***** Records for the exercise *****
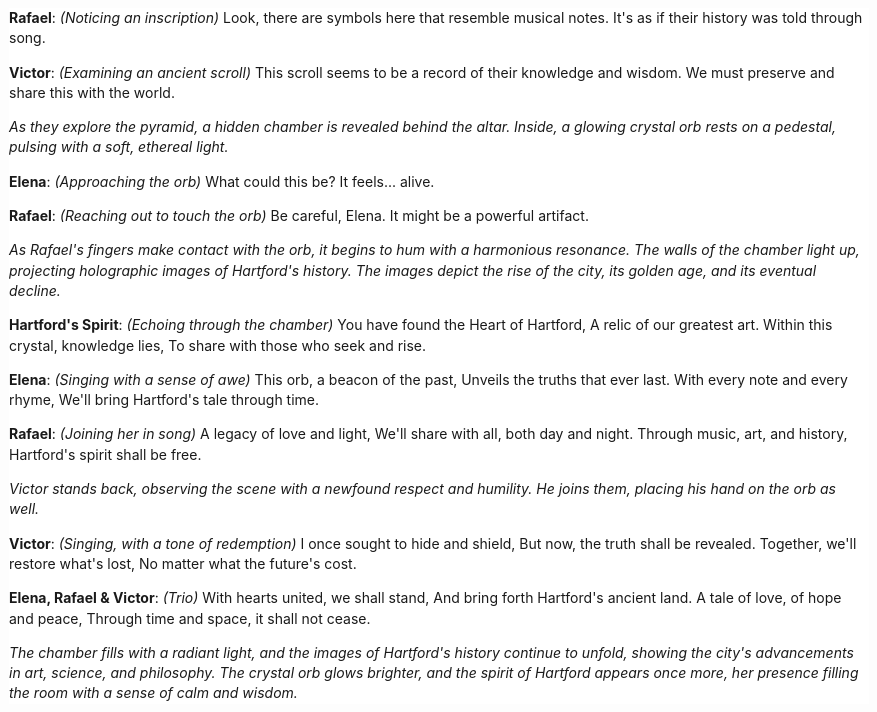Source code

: **Rafael**: *(Noticing an inscription)*
Look, there are symbols here that resemble musical notes. It's as if their history was told through song.

**Victor**: *(Examining an ancient scroll)*
This scroll seems to be a record of their knowledge and wisdom. We must preserve and share this with the world.

*As they explore the pyramid, a hidden chamber is revealed behind the altar. Inside, a glowing crystal orb rests on a pedestal, pulsing with a soft, ethereal light.*

**Elena**: *(Approaching the orb)*
What could this be? It feels... alive.

**Rafael**: *(Reaching out to touch the orb)*
Be careful, Elena. It might be a powerful artifact.

*As Rafael's fingers make contact with the orb, it begins to hum with a harmonious resonance. The walls of the chamber light up, projecting holographic images of Hartford's history. The images depict the rise of the city, its golden age, and its eventual decline.*

**Hartford's Spirit**: *(Echoing through the chamber)*
You have found the Heart of Hartford,
A relic of our greatest art.
Within this crystal, knowledge lies,
To share with those who seek and rise.

**Elena**: *(Singing with a sense of awe)*
This orb, a beacon of the past,
Unveils the truths that ever last.
With every note and every rhyme,
We'll bring Hartford's tale through time.

**Rafael**: *(Joining her in song)*
A legacy of love and light,
We'll share with all, both day and night.
Through music, art, and history,
Hartford's spirit shall be free.

*Victor stands back, observing the scene with a newfound respect and humility. He joins them, placing his hand on the orb as well.*

**Victor**: *(Singing, with a tone of redemption)*
I once sought to hide and shield,
But now, the truth shall be revealed.
Together, we'll restore what's lost,
No matter what the future's cost.

**Elena, Rafael & Victor**: *(Trio)*
With hearts united, we shall stand,
And bring forth Hartford's ancient land.
A tale of love, of hope and peace,
Through time and space, it shall not cease.

*The chamber fills with a radiant light, and the images of Hartford's history continue to unfold, showing the city's advancements in art, science, and philosophy. The crystal orb glows brighter, and the spirit of Hartford appears once more, her presence filling the room with a sense of calm and wisdom.*
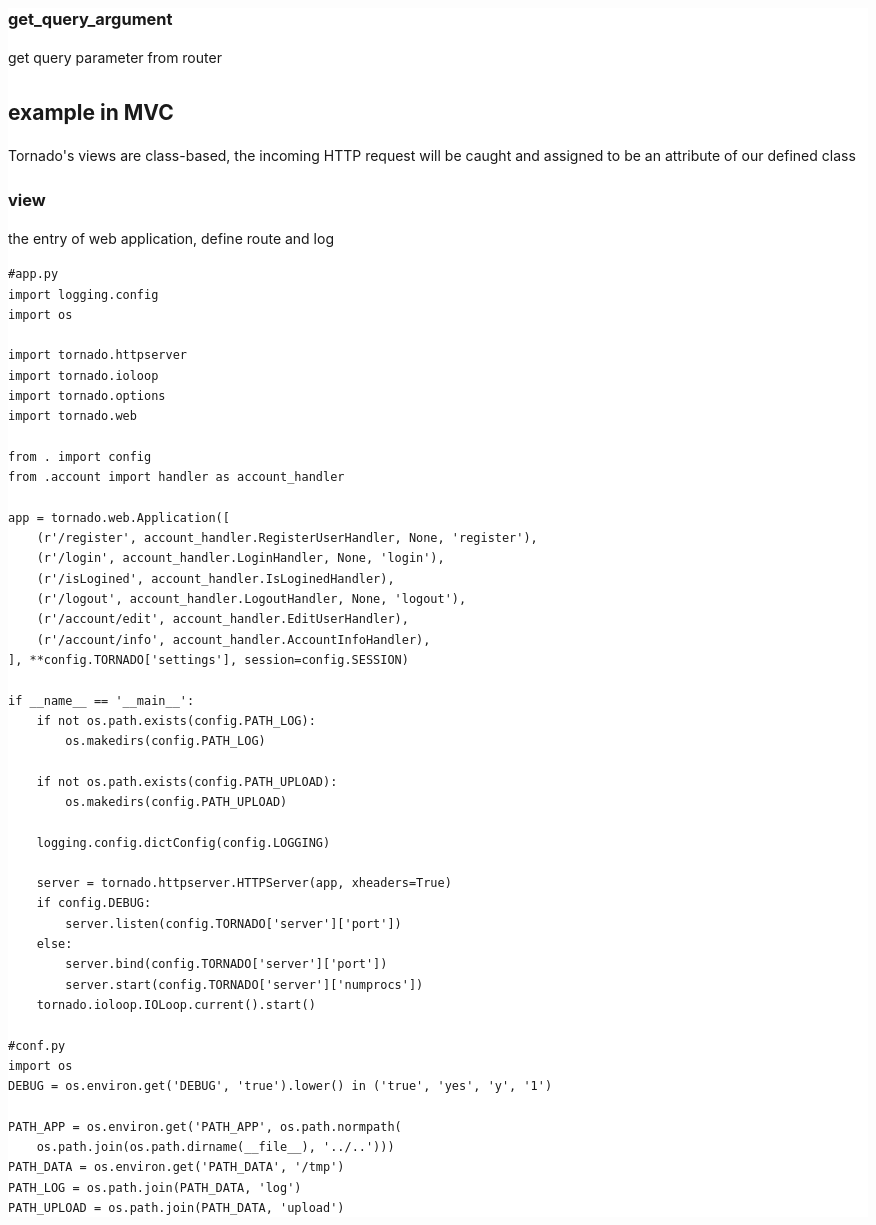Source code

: ### get_query_argument
get query parameter from router

## example in MVC
Tornado's views are class-based,  the incoming HTTP request will be caught and assigned to be an attribute of our defined class
### view
the entry of web application, define route and log

    #app.py
    import logging.config
    import os

    import tornado.httpserver
    import tornado.ioloop
    import tornado.options
    import tornado.web

    from . import config
    from .account import handler as account_handler

    app = tornado.web.Application([
        (r'/register', account_handler.RegisterUserHandler, None, 'register'),
        (r'/login', account_handler.LoginHandler, None, 'login'),
        (r'/isLogined', account_handler.IsLoginedHandler),
        (r'/logout', account_handler.LogoutHandler, None, 'logout'),
        (r'/account/edit', account_handler.EditUserHandler),
        (r'/account/info', account_handler.AccountInfoHandler),
    ], **config.TORNADO['settings'], session=config.SESSION)

    if __name__ == '__main__':
        if not os.path.exists(config.PATH_LOG):
            os.makedirs(config.PATH_LOG)

        if not os.path.exists(config.PATH_UPLOAD):
            os.makedirs(config.PATH_UPLOAD)

        logging.config.dictConfig(config.LOGGING)

        server = tornado.httpserver.HTTPServer(app, xheaders=True)
        if config.DEBUG:
            server.listen(config.TORNADO['server']['port'])
        else:
            server.bind(config.TORNADO['server']['port'])
            server.start(config.TORNADO['server']['numprocs'])
        tornado.ioloop.IOLoop.current().start()

    #conf.py
    import os
    DEBUG = os.environ.get('DEBUG', 'true').lower() in ('true', 'yes', 'y', '1')

    PATH_APP = os.environ.get('PATH_APP', os.path.normpath(
        os.path.join(os.path.dirname(__file__), '../..')))
    PATH_DATA = os.environ.get('PATH_DATA', '/tmp')
    PATH_LOG = os.path.join(PATH_DATA, 'log')
    PATH_UPLOAD = os.path.join(PATH_DATA, 'upload')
*****
_Task objective_
Write out each record exactly as shown, but not its pictures.

_Solution to this task_
Source code

: **Rafael**: *(Noticing an inscription)*
Look, there are symbols here that resemble musical notes. It's as if their history was told through song.

**Victor**: *(Examining an ancient scroll)*
This scroll seems to be a record of their knowledge and wisdom. We must preserve and share this with the world.

*As they explore the pyramid, a hidden chamber is revealed behind the altar. Inside, a glowing crystal orb rests on a pedestal, pulsing with a soft, ethereal light.*

**Elena**: *(Approaching the orb)*
What could this be? It feels... alive.

**Rafael**: *(Reaching out to touch the orb)*
Be careful, Elena. It might be a powerful artifact.

*As Rafael's fingers make contact with the orb, it begins to hum with a harmonious resonance. The walls of the chamber light up, projecting holographic images of Hartford's history. The images depict the rise of the city, its golden age, and its eventual decline.*

**Hartford's Spirit**: *(Echoing through the chamber)*
You have found the Heart of Hartford,
A relic of our greatest art.
Within this crystal, knowledge lies,
To share with those who seek and rise.

**Elena**: *(Singing with a sense of awe)*
This orb, a beacon of the past,
Unveils the truths that ever last.
With every note and every rhyme,
We'll bring Hartford's tale through time.

**Rafael**: *(Joining her in song)*
A legacy of love and light,
We'll share with all, both day and night.
Through music, art, and history,
Hartford's spirit shall be free.

*Victor stands back, observing the scene with a newfound respect and humility. He joins them, placing his hand on the orb as well.*

**Victor**: *(Singing, with a tone of redemption)*
I once sought to hide and shield,
But now, the truth shall be revealed.
Together, we'll restore what's lost,
No matter what the future's cost.

**Elena, Rafael & Victor**: *(Trio)*
With hearts united, we shall stand,
And bring forth Hartford's ancient land.
A tale of love, of hope and peace,
Through time and space, it shall not cease.

*The chamber fills with a radiant light, and the images of Hartford's history continue to unfold, showing the city's advancements in art, science, and philosophy. The crystal orb glows brighter, and the spirit of Hartford appears once more, her presence filling the room with a sense of calm and wisdom.*
Source code

: ### get_query_argument
get query parameter from router

## example in MVC
Tornado's views are class-based,  the incoming HTTP request will be caught and assigned to be an attribute of our defined class
### view
the entry of web application, define route and log

    #app.py
    import logging.config
    import os

    import tornado.httpserver
    import tornado.ioloop
    import tornado.options
    import tornado.web

    from . import config
    from .account import handler as account_handler

    app = tornado.web.Application([
        (r'/register', account_handler.RegisterUserHandler, None, 'register'),
        (r'/login', account_handler.LoginHandler, None, 'login'),
        (r'/isLogined', account_handler.IsLoginedHandler),
        (r'/logout', account_handler.LogoutHandler, None, 'logout'),
        (r'/account/edit', account_handler.EditUserHandler),
        (r'/account/info', account_handler.AccountInfoHandler),
    ], **config.TORNADO['settings'], session=config.SESSION)

    if __name__ == '__main__':
        if not os.path.exists(config.PATH_LOG):
            os.makedirs(config.PATH_LOG)

        if not os.path.exists(config.PATH_UPLOAD):
            os.makedirs(config.PATH_UPLOAD)

        logging.config.dictConfig(config.LOGGING)

        server = tornado.httpserver.HTTPServer(app, xheaders=True)
        if config.DEBUG:
            server.listen(config.TORNADO['server']['port'])
        else:
            server.bind(config.TORNADO['server']['port'])
            server.start(config.TORNADO['server']['numprocs'])
        tornado.ioloop.IOLoop.current().start()

    #conf.py
    import os
    DEBUG = os.environ.get('DEBUG', 'true').lower() in ('true', 'yes', 'y', '1')

    PATH_APP = os.environ.get('PATH_APP', os.path.normpath(
        os.path.join(os.path.dirname(__file__), '../..')))
    PATH_DATA = os.environ.get('PATH_DATA', '/tmp')
    PATH_LOG = os.path.join(PATH_DATA, 'log')
    PATH_UPLOAD = os.path.join(PATH_DATA, 'upload')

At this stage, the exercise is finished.